[Opening Records provided section]

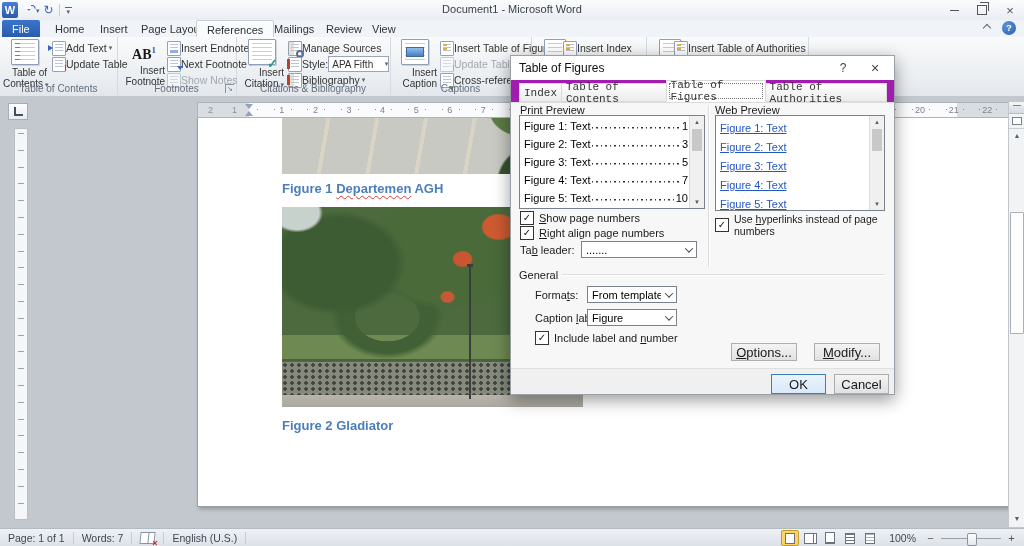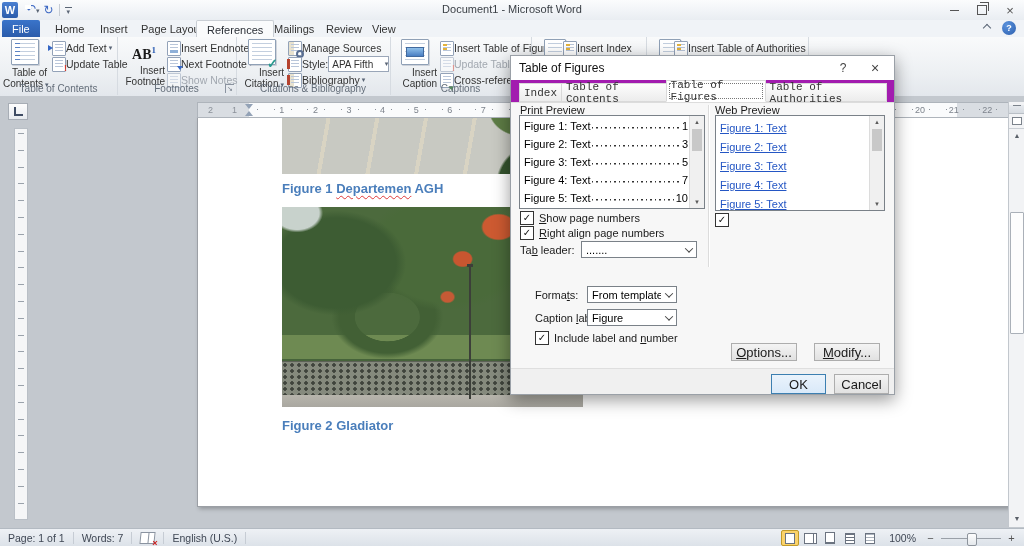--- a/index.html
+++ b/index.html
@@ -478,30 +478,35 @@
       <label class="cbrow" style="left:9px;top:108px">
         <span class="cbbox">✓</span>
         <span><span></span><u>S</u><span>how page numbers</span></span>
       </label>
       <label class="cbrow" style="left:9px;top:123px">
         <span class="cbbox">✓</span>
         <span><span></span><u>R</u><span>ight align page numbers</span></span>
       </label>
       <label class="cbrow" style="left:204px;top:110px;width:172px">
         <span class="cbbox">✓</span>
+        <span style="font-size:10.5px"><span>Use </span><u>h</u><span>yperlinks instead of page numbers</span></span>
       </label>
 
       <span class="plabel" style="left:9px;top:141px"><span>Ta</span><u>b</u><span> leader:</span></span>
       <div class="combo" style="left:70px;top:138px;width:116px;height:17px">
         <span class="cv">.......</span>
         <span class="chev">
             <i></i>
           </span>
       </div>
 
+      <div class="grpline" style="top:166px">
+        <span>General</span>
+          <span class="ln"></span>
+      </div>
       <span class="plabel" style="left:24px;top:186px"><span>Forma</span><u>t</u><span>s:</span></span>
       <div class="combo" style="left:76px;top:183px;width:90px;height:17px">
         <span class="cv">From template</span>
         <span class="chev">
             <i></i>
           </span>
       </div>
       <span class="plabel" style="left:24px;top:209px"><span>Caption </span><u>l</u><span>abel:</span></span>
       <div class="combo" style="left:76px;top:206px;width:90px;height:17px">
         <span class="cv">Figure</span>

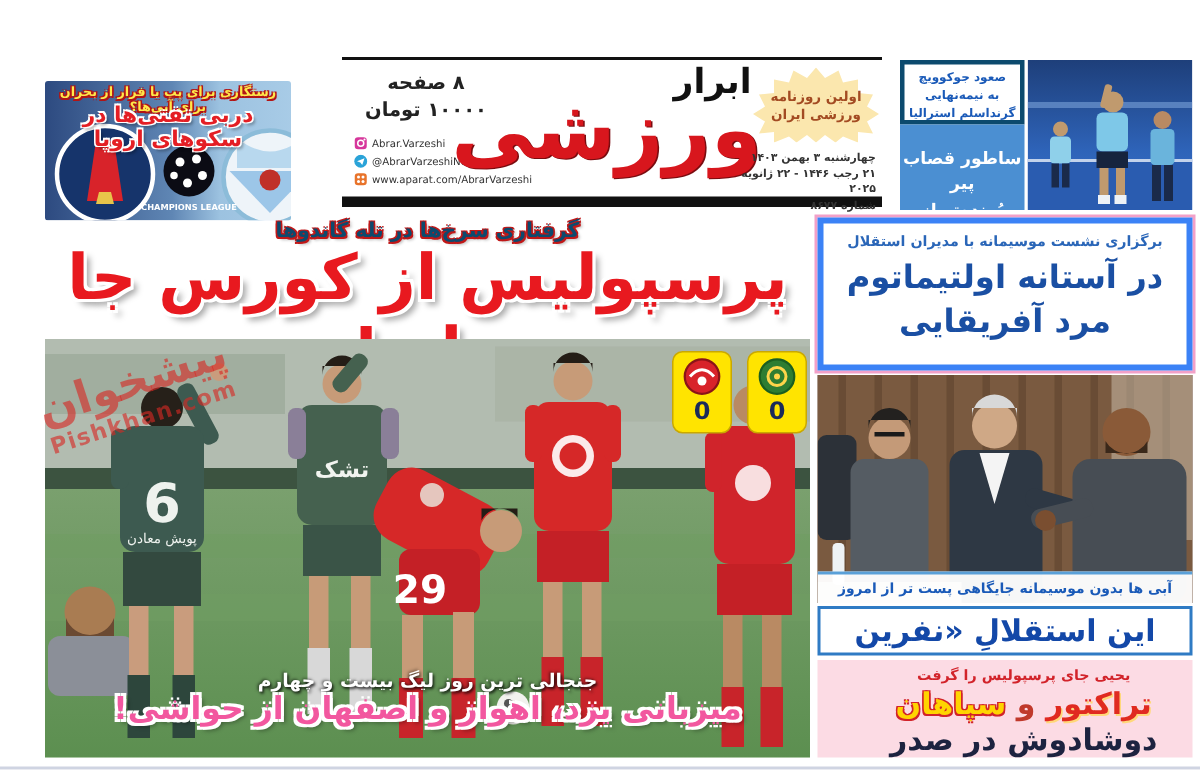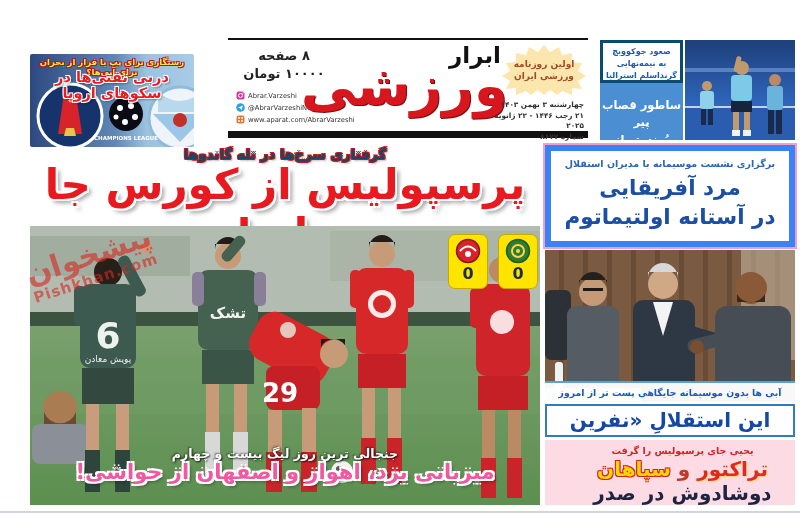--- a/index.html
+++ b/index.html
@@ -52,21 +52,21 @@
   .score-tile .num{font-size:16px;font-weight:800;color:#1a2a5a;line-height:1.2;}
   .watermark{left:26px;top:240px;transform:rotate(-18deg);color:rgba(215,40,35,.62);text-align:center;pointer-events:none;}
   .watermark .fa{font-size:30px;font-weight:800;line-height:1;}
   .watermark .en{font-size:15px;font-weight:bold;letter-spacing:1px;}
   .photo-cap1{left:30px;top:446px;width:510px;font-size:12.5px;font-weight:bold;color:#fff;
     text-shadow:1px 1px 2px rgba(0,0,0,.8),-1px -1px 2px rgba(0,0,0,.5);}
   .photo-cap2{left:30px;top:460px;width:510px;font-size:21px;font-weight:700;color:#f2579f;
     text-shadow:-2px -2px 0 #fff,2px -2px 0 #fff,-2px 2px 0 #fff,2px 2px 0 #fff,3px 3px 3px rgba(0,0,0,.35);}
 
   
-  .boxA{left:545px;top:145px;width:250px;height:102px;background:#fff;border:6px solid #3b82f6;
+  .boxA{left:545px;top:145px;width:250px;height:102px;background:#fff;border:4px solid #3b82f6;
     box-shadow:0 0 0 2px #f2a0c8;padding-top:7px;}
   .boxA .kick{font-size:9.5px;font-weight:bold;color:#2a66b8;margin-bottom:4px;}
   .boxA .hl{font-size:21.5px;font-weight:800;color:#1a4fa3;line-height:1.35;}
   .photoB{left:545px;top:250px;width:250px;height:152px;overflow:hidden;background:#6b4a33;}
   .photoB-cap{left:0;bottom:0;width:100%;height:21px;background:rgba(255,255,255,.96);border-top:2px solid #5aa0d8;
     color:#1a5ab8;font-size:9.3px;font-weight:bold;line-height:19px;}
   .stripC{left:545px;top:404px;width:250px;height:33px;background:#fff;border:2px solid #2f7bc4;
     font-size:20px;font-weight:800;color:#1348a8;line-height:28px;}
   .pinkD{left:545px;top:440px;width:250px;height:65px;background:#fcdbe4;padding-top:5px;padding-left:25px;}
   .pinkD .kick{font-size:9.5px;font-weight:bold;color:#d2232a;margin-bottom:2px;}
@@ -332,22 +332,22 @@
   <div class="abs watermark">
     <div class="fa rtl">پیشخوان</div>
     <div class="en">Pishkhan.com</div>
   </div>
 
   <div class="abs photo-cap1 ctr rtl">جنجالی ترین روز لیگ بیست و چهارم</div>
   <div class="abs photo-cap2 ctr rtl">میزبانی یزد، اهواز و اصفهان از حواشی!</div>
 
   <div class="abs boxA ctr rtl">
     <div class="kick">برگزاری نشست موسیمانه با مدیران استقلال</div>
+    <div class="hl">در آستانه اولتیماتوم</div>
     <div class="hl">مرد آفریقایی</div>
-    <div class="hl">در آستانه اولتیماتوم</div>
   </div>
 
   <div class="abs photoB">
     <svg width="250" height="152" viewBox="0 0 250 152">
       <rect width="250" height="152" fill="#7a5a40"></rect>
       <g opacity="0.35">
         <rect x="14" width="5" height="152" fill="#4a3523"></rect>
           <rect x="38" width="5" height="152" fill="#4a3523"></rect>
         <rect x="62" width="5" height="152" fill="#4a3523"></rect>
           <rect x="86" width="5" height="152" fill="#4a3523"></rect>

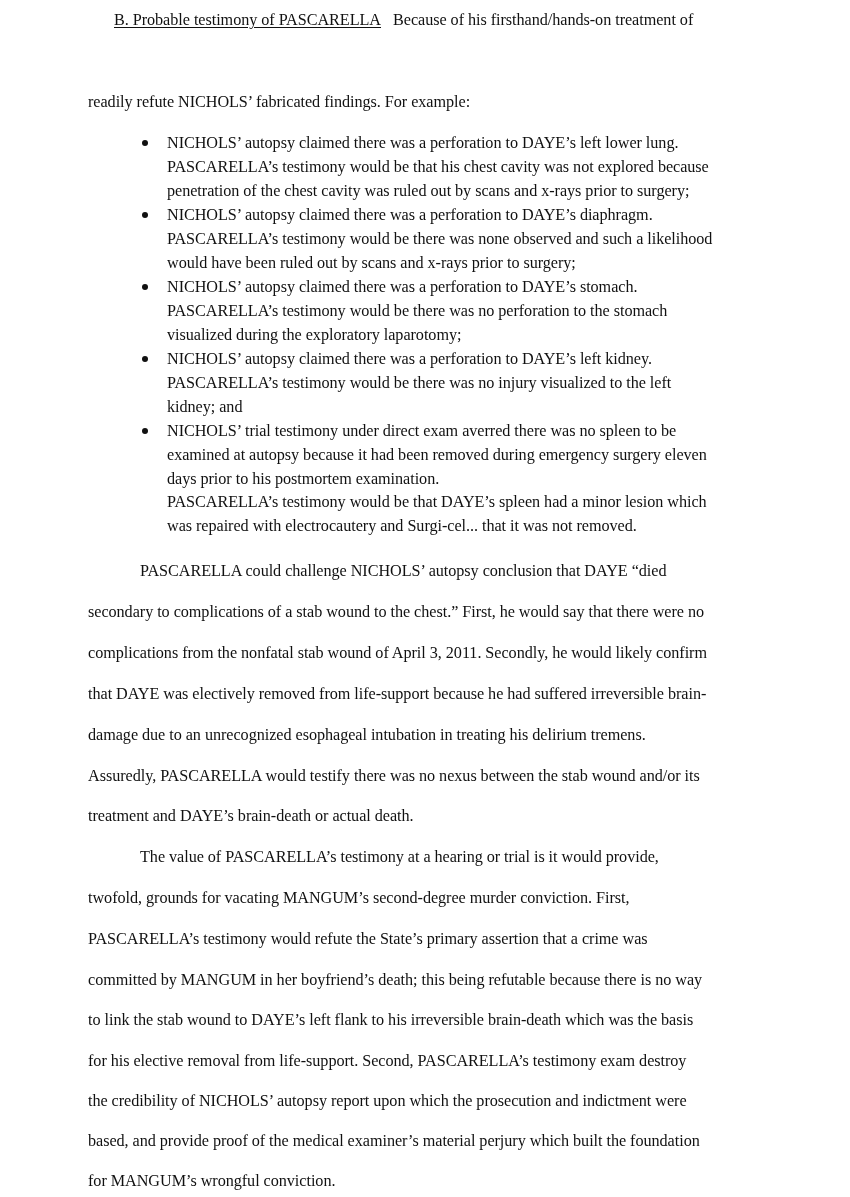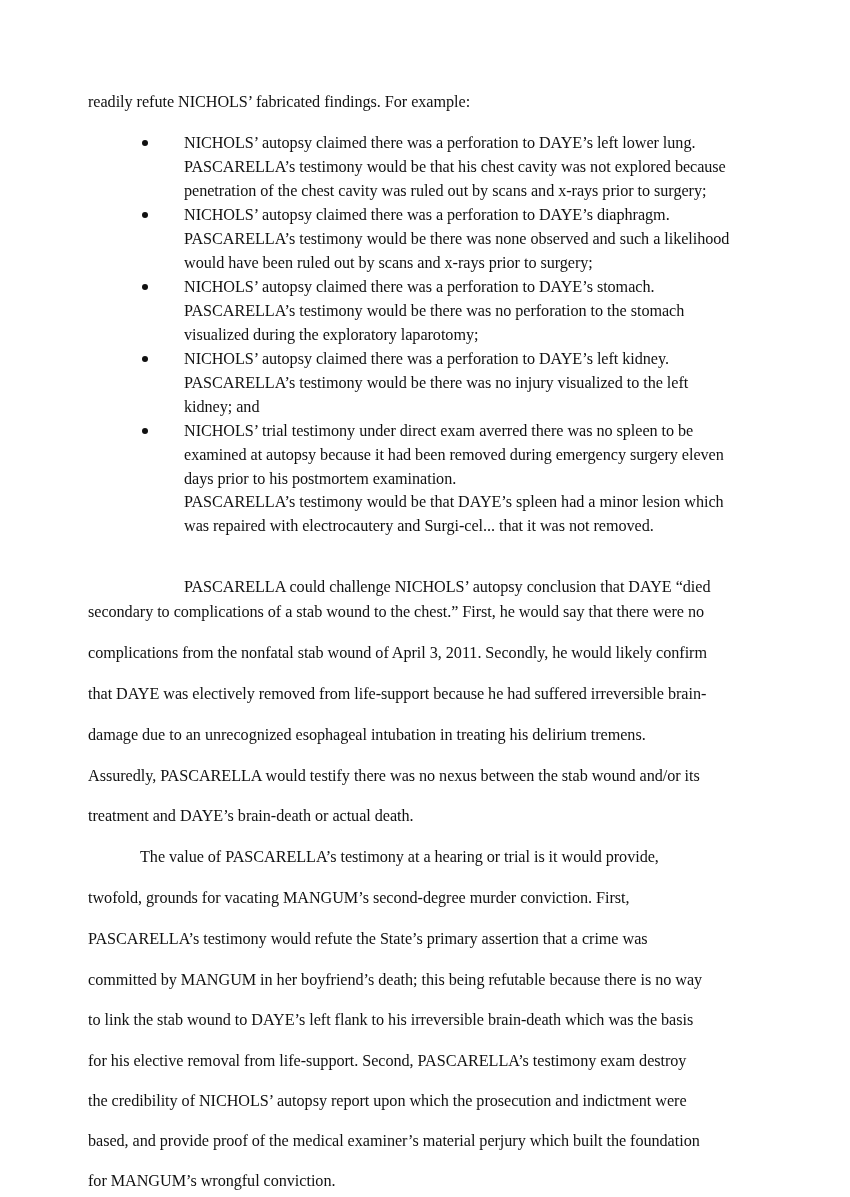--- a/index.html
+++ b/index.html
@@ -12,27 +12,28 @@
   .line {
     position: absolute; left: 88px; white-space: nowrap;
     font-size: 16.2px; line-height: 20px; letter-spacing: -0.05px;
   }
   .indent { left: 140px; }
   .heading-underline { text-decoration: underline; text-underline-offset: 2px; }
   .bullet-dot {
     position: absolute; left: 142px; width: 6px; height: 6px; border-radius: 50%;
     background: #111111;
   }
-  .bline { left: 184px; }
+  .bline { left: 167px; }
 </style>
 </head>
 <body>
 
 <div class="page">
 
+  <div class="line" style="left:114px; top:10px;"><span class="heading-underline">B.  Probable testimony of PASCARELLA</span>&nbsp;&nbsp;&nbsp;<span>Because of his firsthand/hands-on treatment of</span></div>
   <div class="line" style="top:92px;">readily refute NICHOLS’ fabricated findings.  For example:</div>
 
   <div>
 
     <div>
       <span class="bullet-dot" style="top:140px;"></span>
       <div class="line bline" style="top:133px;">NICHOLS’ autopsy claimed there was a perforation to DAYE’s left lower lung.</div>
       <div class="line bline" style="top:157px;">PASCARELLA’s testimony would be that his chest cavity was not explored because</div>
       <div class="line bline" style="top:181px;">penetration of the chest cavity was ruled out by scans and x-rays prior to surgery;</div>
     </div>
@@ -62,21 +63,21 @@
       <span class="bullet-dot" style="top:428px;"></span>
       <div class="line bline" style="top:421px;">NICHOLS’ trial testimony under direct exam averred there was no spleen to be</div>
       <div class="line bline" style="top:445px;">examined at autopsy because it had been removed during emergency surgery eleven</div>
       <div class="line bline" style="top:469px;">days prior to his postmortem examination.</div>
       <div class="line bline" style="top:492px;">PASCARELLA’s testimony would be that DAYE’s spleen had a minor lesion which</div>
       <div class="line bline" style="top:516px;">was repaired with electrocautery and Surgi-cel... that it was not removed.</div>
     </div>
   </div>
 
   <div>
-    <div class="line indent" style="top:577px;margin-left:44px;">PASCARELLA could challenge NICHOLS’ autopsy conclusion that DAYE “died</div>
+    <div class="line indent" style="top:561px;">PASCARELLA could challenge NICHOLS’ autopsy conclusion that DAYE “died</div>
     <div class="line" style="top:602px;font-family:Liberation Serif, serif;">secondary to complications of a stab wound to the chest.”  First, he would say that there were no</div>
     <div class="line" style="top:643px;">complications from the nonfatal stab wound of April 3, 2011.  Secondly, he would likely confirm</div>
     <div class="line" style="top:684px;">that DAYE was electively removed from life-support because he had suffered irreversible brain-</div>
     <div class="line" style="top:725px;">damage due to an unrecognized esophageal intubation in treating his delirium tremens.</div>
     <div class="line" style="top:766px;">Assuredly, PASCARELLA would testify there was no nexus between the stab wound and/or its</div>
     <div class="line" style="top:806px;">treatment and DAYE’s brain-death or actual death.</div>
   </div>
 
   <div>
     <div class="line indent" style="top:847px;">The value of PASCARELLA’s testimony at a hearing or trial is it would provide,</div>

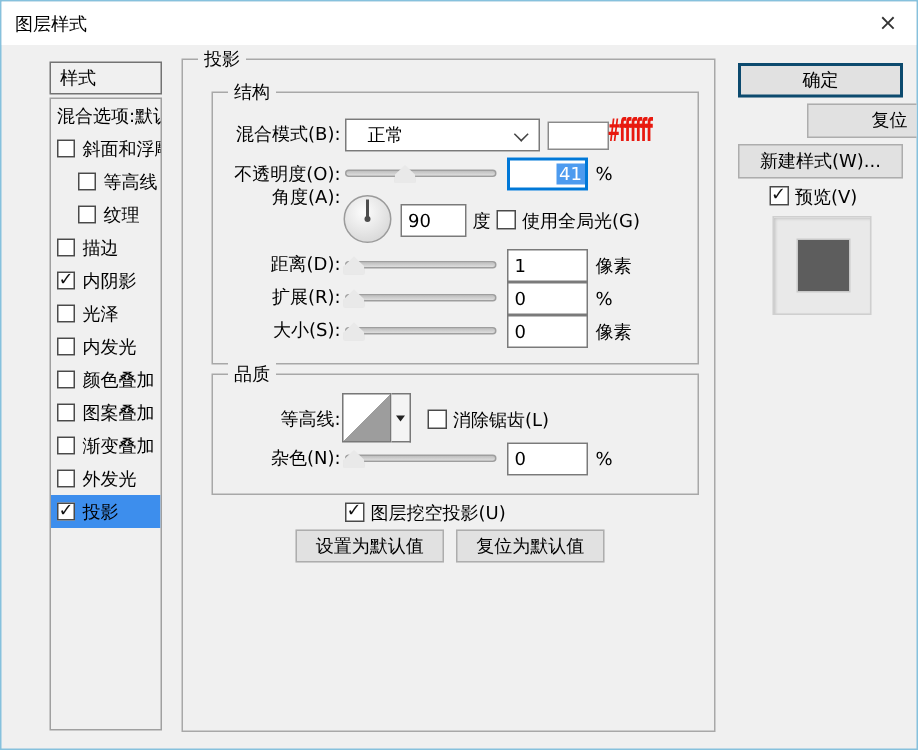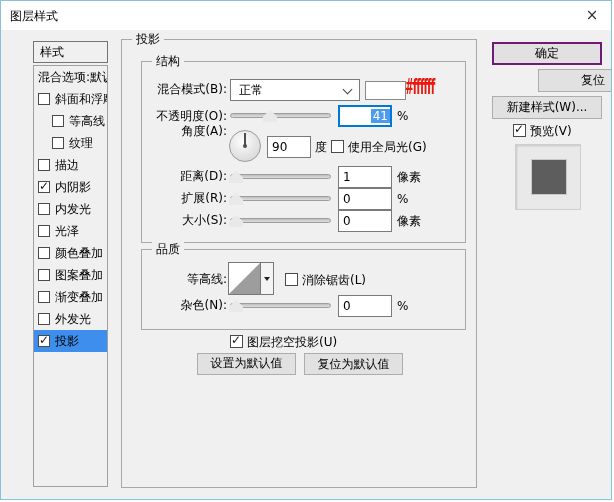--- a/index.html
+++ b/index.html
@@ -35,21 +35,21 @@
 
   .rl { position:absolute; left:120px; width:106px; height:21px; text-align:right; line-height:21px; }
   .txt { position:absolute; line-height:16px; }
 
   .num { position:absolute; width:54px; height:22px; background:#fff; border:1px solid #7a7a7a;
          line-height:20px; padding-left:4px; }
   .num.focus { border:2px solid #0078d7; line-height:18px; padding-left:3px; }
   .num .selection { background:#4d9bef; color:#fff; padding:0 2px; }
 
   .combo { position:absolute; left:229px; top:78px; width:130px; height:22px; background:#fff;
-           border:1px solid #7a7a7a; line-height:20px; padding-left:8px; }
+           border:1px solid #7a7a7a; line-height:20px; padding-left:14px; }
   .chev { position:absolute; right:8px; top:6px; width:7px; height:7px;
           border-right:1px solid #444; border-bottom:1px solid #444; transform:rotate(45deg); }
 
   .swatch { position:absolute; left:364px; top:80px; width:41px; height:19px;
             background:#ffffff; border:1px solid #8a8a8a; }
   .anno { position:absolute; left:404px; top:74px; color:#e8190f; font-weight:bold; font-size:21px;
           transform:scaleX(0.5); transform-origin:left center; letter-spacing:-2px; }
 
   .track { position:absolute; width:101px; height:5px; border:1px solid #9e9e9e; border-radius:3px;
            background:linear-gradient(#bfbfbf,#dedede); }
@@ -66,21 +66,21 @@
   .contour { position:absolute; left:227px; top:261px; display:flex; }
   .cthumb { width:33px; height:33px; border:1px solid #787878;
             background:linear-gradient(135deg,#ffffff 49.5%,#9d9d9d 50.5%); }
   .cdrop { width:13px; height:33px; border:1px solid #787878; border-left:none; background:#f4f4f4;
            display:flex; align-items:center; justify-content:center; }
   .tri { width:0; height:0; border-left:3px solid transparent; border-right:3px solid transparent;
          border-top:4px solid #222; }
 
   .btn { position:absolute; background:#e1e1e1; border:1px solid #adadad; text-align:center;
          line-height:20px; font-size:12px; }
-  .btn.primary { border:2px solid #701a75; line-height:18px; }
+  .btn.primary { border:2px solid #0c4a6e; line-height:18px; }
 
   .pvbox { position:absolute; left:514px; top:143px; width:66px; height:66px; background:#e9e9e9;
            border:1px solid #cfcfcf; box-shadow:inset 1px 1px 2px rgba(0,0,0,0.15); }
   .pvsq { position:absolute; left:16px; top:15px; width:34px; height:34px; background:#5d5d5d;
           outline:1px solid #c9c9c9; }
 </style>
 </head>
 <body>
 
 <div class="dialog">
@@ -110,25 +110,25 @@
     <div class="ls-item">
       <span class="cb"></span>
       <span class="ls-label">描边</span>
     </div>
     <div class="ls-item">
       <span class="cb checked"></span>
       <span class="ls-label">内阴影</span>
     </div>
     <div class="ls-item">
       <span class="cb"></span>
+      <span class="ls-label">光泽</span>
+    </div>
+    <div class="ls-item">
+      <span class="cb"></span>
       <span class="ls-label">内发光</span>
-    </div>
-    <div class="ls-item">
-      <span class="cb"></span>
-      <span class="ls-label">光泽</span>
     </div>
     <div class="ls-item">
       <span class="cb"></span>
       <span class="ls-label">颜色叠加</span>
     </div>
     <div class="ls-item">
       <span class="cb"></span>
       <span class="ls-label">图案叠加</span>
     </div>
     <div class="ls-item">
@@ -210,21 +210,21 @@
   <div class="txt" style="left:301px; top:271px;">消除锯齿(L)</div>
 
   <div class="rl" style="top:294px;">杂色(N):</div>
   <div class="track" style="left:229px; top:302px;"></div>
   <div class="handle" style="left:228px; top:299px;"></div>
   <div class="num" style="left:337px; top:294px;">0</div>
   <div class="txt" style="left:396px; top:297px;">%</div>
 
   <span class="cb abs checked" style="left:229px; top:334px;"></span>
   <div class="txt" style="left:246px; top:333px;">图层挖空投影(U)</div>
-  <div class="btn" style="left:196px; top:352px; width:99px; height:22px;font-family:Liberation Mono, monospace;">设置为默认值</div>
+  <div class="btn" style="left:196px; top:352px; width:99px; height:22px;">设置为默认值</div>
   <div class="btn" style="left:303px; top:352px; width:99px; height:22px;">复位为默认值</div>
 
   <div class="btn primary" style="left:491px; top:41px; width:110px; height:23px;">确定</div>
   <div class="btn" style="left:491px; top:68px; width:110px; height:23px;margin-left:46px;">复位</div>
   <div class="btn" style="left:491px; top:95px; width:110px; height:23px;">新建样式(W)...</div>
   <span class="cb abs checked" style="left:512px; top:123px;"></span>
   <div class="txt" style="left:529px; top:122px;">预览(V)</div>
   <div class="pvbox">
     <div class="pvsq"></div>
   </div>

[Closing Records provided section]

Task goal:
Read through the data and copy every line where "linear" shows up.

Exercise response:
            background:linear-gradient(#bfbfbf,#dedede); }
             background:linear-gradient(135deg,#ffffff 49.5%,#9d9d9d 50.5%); }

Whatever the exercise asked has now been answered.